TEBOONLINE.COM, MUARATEBO - Petani Kelapa Sawit di Kecamatan Serai Serumpun dan sekitarnya mengeluhkan turunnya harga sawit akhir-akhir ini. Sebaliknya, harga pupuk malah naik.

“Bagaimana kita dapat tenang dengan harga sawit yang sekarang ini menurun, sementara harga kebutuhan pokok kelapa sawit seperti harga pupuk malah naik,” ujar Junai, petani sawit Desa Pinang Belai Kecamtan Serai Serumpun, kepada Teboonline.com, Rabu (3/9).

Diakui Junai, terjadinya penurunan harga buah sawit tidak terlalu banyak, namun akan sangat dirasakan oleh petani sawit seperti dirinya yang hanya memiliki luas kebun sawit pas-pasan. 

“ Memang harganya turun tidak terlalu tajam, cuma Rp 100 perkilo.

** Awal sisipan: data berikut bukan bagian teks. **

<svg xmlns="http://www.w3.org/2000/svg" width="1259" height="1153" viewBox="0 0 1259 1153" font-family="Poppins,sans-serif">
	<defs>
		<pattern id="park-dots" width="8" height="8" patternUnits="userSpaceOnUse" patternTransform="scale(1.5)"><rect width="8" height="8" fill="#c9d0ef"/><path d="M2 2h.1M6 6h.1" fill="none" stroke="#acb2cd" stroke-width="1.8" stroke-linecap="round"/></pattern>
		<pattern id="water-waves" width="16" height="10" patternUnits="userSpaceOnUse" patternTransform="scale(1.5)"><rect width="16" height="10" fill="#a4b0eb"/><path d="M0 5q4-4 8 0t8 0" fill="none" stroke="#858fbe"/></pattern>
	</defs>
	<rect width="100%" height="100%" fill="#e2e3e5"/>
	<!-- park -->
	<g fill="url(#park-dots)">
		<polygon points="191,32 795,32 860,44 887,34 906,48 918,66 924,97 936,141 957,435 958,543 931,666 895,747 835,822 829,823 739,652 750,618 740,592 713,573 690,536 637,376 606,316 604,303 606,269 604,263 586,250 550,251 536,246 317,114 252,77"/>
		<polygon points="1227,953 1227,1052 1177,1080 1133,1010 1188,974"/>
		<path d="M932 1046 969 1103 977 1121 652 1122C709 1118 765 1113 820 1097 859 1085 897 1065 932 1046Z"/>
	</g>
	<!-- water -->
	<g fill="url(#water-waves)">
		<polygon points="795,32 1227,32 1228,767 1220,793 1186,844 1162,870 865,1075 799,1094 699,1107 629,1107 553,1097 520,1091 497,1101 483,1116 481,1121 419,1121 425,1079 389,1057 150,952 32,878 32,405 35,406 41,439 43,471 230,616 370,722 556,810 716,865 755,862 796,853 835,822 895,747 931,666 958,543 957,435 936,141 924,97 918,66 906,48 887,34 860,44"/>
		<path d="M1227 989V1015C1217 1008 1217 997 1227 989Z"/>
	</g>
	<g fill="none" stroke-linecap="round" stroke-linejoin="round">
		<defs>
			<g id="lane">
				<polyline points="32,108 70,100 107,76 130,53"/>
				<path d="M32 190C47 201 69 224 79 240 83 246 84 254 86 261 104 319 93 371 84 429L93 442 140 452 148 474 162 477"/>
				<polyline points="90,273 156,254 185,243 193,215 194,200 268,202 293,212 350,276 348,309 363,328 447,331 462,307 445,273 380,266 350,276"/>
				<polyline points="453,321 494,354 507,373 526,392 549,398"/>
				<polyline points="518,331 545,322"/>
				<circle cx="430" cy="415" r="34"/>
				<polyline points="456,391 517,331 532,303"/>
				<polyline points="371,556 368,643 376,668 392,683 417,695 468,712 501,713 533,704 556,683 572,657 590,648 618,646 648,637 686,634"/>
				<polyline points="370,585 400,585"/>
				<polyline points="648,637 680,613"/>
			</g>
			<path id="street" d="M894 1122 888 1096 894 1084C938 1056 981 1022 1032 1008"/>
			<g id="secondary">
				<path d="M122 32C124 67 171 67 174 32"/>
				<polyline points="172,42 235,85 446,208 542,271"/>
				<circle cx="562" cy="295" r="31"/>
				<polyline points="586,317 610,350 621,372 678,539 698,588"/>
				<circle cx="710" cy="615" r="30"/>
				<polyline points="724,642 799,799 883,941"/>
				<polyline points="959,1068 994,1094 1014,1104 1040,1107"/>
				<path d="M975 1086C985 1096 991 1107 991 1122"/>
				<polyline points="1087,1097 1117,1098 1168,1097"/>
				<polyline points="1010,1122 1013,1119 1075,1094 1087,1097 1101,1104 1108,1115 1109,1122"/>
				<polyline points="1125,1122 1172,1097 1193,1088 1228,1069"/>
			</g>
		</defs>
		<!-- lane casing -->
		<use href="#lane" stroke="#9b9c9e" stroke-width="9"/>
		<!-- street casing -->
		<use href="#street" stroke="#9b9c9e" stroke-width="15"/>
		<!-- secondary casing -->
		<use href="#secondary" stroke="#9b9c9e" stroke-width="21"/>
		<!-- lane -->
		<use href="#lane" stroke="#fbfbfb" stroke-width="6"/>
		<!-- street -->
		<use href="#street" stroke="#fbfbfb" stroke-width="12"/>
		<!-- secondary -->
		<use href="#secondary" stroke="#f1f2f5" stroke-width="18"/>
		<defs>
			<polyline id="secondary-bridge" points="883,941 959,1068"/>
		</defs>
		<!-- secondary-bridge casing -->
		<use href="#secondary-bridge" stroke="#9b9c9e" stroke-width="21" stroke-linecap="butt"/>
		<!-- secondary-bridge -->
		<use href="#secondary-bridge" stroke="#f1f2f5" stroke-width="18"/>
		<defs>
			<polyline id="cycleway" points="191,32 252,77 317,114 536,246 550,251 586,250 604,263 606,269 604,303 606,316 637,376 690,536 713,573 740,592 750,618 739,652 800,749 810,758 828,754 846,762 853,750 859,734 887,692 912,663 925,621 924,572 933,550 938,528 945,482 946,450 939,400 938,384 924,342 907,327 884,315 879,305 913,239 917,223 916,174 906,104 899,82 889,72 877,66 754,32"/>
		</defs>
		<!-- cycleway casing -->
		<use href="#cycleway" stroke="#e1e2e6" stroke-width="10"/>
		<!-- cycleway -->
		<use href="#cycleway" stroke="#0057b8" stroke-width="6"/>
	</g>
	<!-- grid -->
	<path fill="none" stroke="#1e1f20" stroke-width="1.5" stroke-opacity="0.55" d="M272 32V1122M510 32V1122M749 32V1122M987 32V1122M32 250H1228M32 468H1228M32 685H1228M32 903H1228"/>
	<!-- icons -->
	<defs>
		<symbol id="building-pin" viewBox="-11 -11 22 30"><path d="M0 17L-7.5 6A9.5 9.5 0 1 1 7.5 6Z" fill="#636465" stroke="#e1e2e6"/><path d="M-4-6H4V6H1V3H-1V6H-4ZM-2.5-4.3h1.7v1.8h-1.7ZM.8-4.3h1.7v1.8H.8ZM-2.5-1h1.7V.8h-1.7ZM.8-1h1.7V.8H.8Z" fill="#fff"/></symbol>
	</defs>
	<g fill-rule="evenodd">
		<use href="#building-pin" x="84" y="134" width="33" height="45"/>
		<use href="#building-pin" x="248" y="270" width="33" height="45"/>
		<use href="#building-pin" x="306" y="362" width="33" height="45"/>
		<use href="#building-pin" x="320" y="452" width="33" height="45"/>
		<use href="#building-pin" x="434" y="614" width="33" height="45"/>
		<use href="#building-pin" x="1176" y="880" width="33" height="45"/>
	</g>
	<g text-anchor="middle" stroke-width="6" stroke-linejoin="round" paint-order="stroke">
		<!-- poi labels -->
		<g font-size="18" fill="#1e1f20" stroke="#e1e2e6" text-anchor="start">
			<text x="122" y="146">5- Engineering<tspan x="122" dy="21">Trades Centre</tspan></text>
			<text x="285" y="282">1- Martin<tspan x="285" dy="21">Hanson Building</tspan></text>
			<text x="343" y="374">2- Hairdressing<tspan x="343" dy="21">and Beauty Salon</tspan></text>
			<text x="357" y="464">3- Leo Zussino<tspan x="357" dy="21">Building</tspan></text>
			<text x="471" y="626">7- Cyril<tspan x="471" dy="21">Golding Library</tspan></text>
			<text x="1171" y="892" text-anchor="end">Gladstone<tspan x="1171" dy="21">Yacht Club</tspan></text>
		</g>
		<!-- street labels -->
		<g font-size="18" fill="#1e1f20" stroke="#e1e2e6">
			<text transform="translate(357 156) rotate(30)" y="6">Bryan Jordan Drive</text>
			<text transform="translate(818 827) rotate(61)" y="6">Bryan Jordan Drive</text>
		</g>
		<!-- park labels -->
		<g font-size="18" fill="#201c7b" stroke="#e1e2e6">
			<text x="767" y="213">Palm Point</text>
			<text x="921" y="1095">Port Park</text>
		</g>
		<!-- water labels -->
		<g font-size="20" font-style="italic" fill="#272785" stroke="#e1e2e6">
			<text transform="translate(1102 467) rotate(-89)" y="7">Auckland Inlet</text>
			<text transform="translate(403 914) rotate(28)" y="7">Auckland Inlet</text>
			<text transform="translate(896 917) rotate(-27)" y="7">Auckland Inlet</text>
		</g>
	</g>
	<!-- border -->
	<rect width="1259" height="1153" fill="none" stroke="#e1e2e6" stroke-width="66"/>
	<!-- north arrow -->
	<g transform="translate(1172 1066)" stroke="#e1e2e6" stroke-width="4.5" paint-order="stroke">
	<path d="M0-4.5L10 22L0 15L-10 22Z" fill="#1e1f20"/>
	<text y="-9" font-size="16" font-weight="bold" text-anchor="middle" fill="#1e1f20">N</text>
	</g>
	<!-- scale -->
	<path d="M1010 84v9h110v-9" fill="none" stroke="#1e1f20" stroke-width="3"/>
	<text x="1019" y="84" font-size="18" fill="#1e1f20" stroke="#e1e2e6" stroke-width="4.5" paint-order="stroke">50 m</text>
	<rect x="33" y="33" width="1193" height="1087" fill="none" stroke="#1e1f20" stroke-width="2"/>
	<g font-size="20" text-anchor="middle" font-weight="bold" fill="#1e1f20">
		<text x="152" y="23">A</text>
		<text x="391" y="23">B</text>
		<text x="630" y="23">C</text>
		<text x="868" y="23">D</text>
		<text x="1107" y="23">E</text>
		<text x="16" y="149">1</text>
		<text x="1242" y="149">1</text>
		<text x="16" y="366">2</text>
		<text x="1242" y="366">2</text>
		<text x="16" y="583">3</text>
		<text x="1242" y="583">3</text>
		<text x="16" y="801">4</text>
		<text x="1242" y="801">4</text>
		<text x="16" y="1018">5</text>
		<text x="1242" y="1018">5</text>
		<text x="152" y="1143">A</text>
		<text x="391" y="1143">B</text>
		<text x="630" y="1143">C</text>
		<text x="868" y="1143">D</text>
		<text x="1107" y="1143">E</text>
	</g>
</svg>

Tapi terasa juga. Apalagi kita memiliki luas kebun sawit hanya pas-pasan. Belum lagi direcoki dengan harga pupuk yang semakin lama semakin naik,” keluhnya.

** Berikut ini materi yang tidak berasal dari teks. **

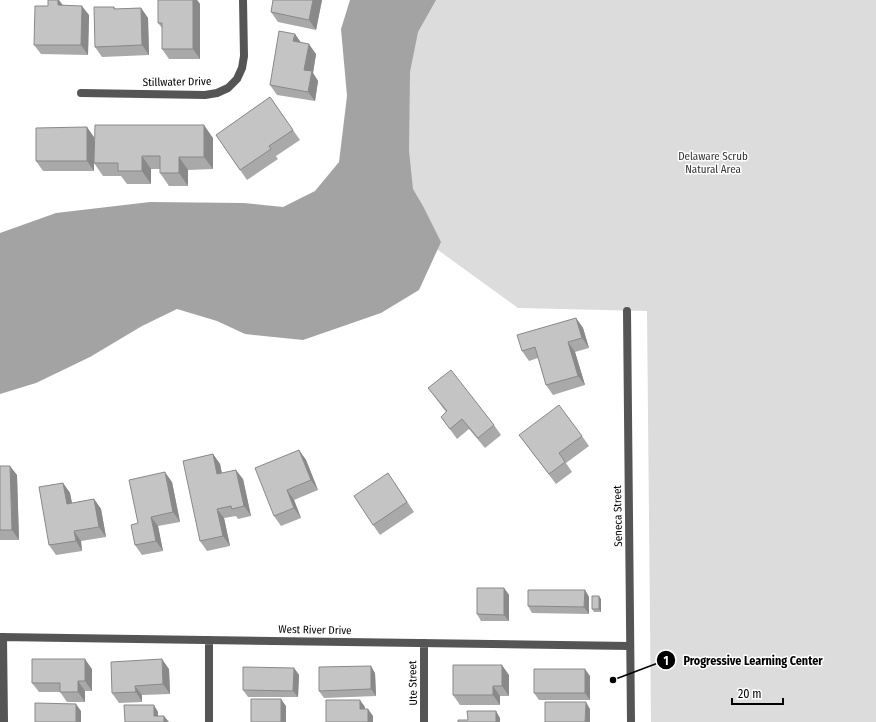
<svg xmlns="http://www.w3.org/2000/svg" width="876" height="722" font-family="'Fira Sans Condensed',sans-serif">
	<rect width="100%" height="100%" fill="#fff"/>
	<path fill="#dcdcdc" d="M422,0H876V722H651L647,311L518,308L420,237L400,148V38Z"/>
	<path fill="#a3a3a3" d="M350,0H436L418,32L410,72L409,151L413,189L423,206L441,242L419,290L381,313L303,340L245,334L217,321L177,309L142,326L90,357L36,383L0,394V233L56,213L150,202L244,203L283,207L315,191L339,162L347,96L341,29Z"/>
	<g fill="none" stroke-linecap="round" stroke-linejoin="round">
		<path stroke="#555" stroke-width="8" d="M81,93L205,95L217,93L228,88L237,79L242,68L244,56L243,0
			M627,311L631,722
			M0,637L630,646
			M3,637L4,722
			M424,643V722
			M209,722V640"/>
	</g>
	<path fill="#a9a9a9" d="M158,0H197L200,4V59H169L162,49V28L158,23Z
		M273,0H322L316,30L278,22L271,12Z
		M63,5L89,15L88,55L41,54L34,45L48,6Z
		M114,7L116,9L141,8L148,18L149,55L102,57L95,47Z
		M295,34L300,42L316,54L313,73L318,81L315,101L277,95L270,85Z
		M270,97L300,140L276,156L278,159L247,180L216,135Z
		M94,137V171H43L36,161Z
		M213,138V169L188,170V186H169L160,173V169H151V184H127L121,176H103L94,163Z
		M576,318L583,328L589,348L575,352L585,385L553,395L546,385L538,358L529,361L522,351Z
		M428,388L494,425L501,435L485,448L469,429L457,439L441,417L446,412Z
		M519,435L582,436L589,446L566,463L572,472L556,484Z
		M299,450L306,460L318,490L294,500L301,518L281,526L274,516Z
		M213,454L220,464L222,473L243,479L251,516L238,519L236,516L224,518L230,546L207,551L200,541Z
		M0,466L17,475L19,540H0Z
		M172,482L180,522L158,526L163,551L142,555L135,545L138,523Z
		M63,483L70,493L72,503L94,499L101,509L106,537L81,541L82,551L56,555L49,545Z
		M395,483L414,512L380,535L373,525Z
		M504,588L509,595V621H481L477,614Z
		M585,590L589,597V614L532,613L528,606Z
		M601,599V612H594L592,609Z
		M294,668L299,675L298,697H248L243,690Z
		M92,669V691H85V702H67L60,692H39L32,683Z
		M169,669L170,694L142,695V702L119,703L112,693Z
		M375,673L376,696L324,698L319,691Z
		M509,675V696H500V705H460L453,695Z
		M590,676V700H539L534,693Z"/>
	<path fill="#898989" d="M58,0H59L65,8L58,5Z
		M193,0H197L200,4V59L193,49Z
		M313,0H322L316,30L309,20Z
		M82,6L89,15L88,55L81,45Z
		M141,8L148,18L149,55L142,45Z
		M295,34L302,44L293,41Z
		M309,44L316,54L313,73L318,81L315,101L308,92L304,70Z
		M204,125L213,138V169L204,157Z
		M87,127L94,137V171L87,161Z
		M142,156L151,169V184L142,171Z
		M179,157L188,170V186L179,173Z
		M576,318L583,328L589,348L582,338Z
		M568,342L575,352L585,385L578,376Z
		M299,450L306,460L318,490L311,480Z
		M213,454L220,464L224,484L217,474Z
		M10,466L17,475L19,540L12,530Z
		M236,470L243,479L251,516L244,506Z
		M165,472L172,482L180,522L173,512Z
		M63,483L70,493L74,514L67,504Z
		M287,490L294,500L301,518L294,508Z
		M94,499L101,509L106,537L99,527Z
		M217,509L224,518L230,546L223,536Z
		M151,517L158,526L163,551L156,541Z
		M74,531L81,541L82,551L76,541Z
		M504,588L509,595V621L504,615Z
		M585,590L589,597V614L584,607Z
		M599,596L601,599V612L599,609Z
		M85,659L92,669V691L85,681Z
		M162,659L169,669L170,694L163,684Z
		M502,665L509,675V696L502,686Z
		M371,666L375,673L376,696L371,689Z
		M294,668L299,675L298,697L293,691Z
		M585,669L590,676V700L585,693Z
		M78,681L85,691V702L78,692Z
		M135,686L142,695V702L136,692Z
		M493,686L500,696V705L493,695Z
		M281,699L286,706V722H281Z
		M360,700L365,707V716L360,709Z
		M586,702L590,709V722H585Z
		M76,704L81,711V722H76Z
		M154,705L158,712V722L154,716Z
		M368,709L373,716V722H368Z
		M496,711L500,718V722H496Z
		M164,716L169,722H164Z"/>
	<path fill="#c4c4c4" stroke="#898989" d="M48,0H58V5L82,6L81,45H34L35,6H48Z
		M158,0H193V49H162V23H158Z
		M273,0H313L309,20L271,12Z
		M94,7H114V9L141,8L142,45L95,47Z
		M279,31L295,34L293,41L309,44L304,70L312,71L308,92L270,85Z
		M270,97L293,130L269,146L271,149L240,170L216,135Z
		M95,125H204V157H179V173H160V156H142V171H118V163H94Z
		M87,127V161H36V128Z
		M576,318L582,338L568,342L578,376L546,385L535,347L522,351L517,335Z
		M451,370L494,425L478,438L462,419L450,429L441,417L447,411L428,388Z
		M559,405L582,436L559,453L565,462L549,474L519,435Z
		M299,450L311,480L287,490L294,508L274,516L255,468Z
		M213,454L217,474L236,470L244,506L232,509L231,506L217,509L223,536L200,541L183,461Z
		M0,466H10L12,530H0Z
		M165,472L173,512L151,517L156,541L135,545L131,525L138,523L129,480Z
		M388,473L407,502L373,525L354,496Z
		M63,483L67,504L94,499L99,527L74,531L76,541L49,545L39,487Z
		M477,588H504V615L477,614Z
		M528,590H585L584,607L528,606Z
		M592,596H599V609H592Z
		M32,659H85V681H78V692H60V683H32Z
		M162,659L163,684L135,686L136,692L112,693L111,662Z
		M453,665H502V686H493V695H453Z
		M371,666V689L319,691V667Z
		M243,667L294,668L293,691L243,690Z
		M534,669H585V693H534Z
		M251,699H281V722H251Z
		M326,700H360V709H368V722H326Z
		M545,702H586L585,722H545Z
		M35,703L76,704V722H35Z
		M124,705H154V716H164V722H125Z
		M467,711H496V722H458V720H468Z"/>
	<g text-anchor="middle" dominant-baseline="central" stroke-width="3" stroke-linejoin="round" paint-order="stroke">
		<g font-size="11" fill="#000" stroke="#fff">
			<text transform="translate(177 82) rotate(-1)">Stillwater Drive</text>
			<text transform="translate(618 516) rotate(-91)">Seneca Street</text>
			<text transform="translate(315 630) rotate(1)">West River Drive</text>
			<text transform="translate(413 683) rotate(-91)">Ute Street</text>
		</g>
		<g font-size="11" fill="#333" stroke="#fff">
			<text x="713" y="156">Delaware Scrub<tspan x="713" dy="13">Natural Area</tspan></text>
		</g>
	</g>
	<path fill="none" stroke="#000" stroke-width="1.5" d="M613 680L666 660"/>
	<g fill="#000" stroke="#fff" stroke-width="1.5">
		<circle cx="613" cy="680" r="4"/>
		<circle cx="666" cy="660" r="10"/>
	</g>
	<g font-size="12" text-anchor="middle" font-weight="bold" fill="#fff">
		<text x="666" y="665">1</text>
	</g>
	<g font-size="12" text-anchor="middle" font-weight="bold" fill="#000" stroke="#fff" stroke-width="3" stroke-linejoin="round" paint-order="stroke">
		<text x="753" y="665">Progressive Learning Center</text>
	</g>
	<path d="M732 698v6h51v-6" fill="none" stroke="#000000" stroke-width="2"/>
	<text x="738" y="698" font-size="12" fill="#000000" stroke="#ffffff" stroke-width="3" paint-order="stroke">20 m</text>
</svg>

Menurutnya, harga penjualan buah sawit sekarang berkisar Rp 1.525 perkilo, yang sebelumnya Rp 1.645 perkilo. Junai mengaku heran kenapa pupuk yang begitu dibutuhkan petani sawit ini harganya mengalami kenaikan, sementara pendapatan petani sawit diakuinya terus menurun. 

Turunnya harga sawit tersebut juga keluhkan dan dirasakan pemilik warung. Seperti yang diungkapkan oleh Doni dan Tono. Menurutnya, semenjak harga buah sawit turun, penghasilan dari jual beli barang harian warung mereka berkurang. “Biasanya ramai pembeli. Sudah beberapa hari ini semenjak harga sawit turun, pembeli jadi sepi,” ungkapnya.

Hal itu dibenarkan oleh Pahri, Kades Pinang Belai. Dikatakannya, turunnya harga sawit tidak saja dikeluhkan oleh petani, namun juga dikeluhkan oleh warga yang bukan petani. 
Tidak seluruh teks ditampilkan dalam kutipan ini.